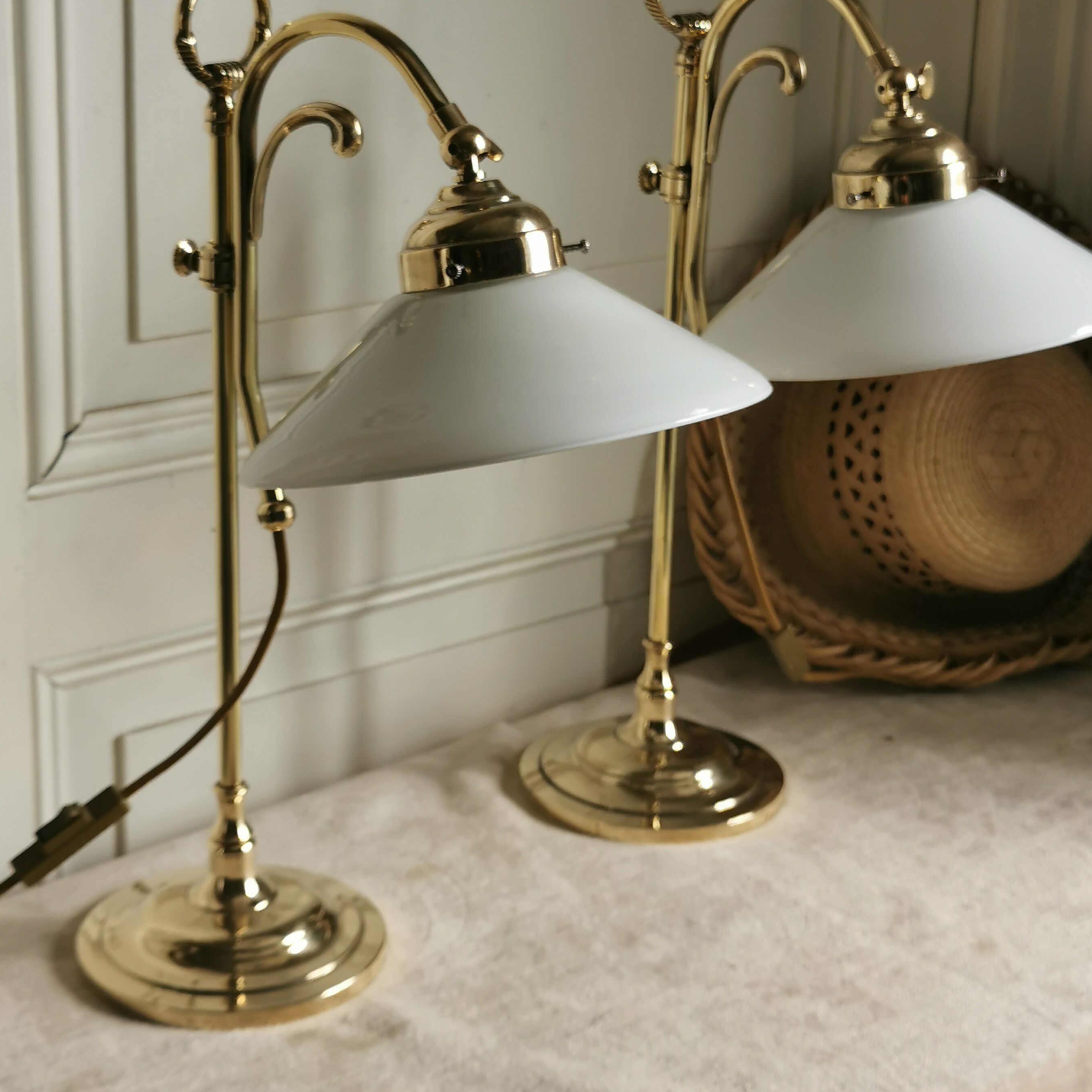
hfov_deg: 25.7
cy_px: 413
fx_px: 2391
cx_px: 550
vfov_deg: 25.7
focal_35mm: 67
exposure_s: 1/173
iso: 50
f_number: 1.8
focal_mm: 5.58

...

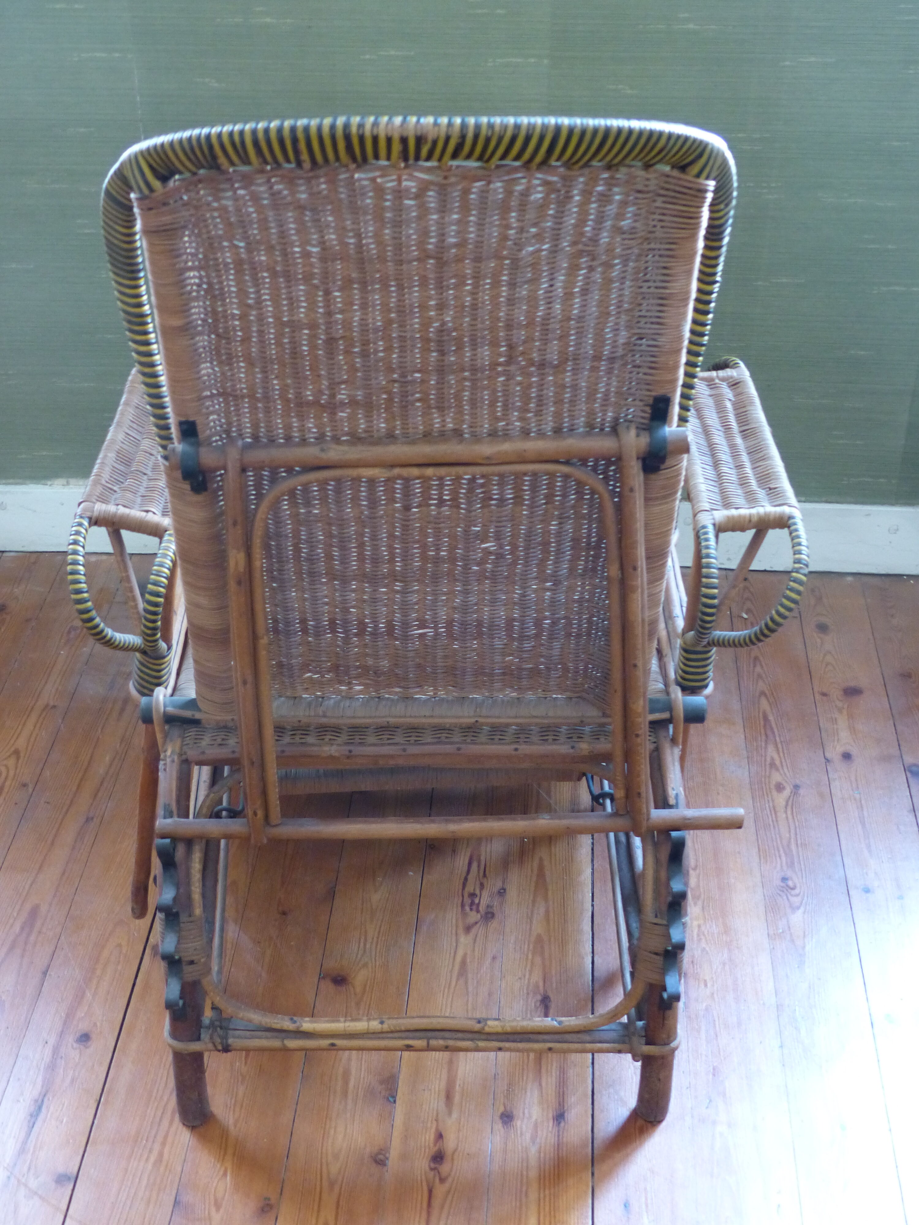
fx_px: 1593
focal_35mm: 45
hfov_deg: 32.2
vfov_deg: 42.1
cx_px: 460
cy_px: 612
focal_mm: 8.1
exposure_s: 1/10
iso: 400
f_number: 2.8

• _The task_
Return exactly, and only, the lines above starting at the line that contains "hfov_deg: 25.7" and ending at the line that contains "focal_mm: 5.58".

• _Reply_
hfov_deg: 25.7
cy_px: 413
fx_px: 2391
cx_px: 550
vfov_deg: 25.7
focal_35mm: 67
exposure_s: 1/173
iso: 50
f_number: 1.8
focal_mm: 5.58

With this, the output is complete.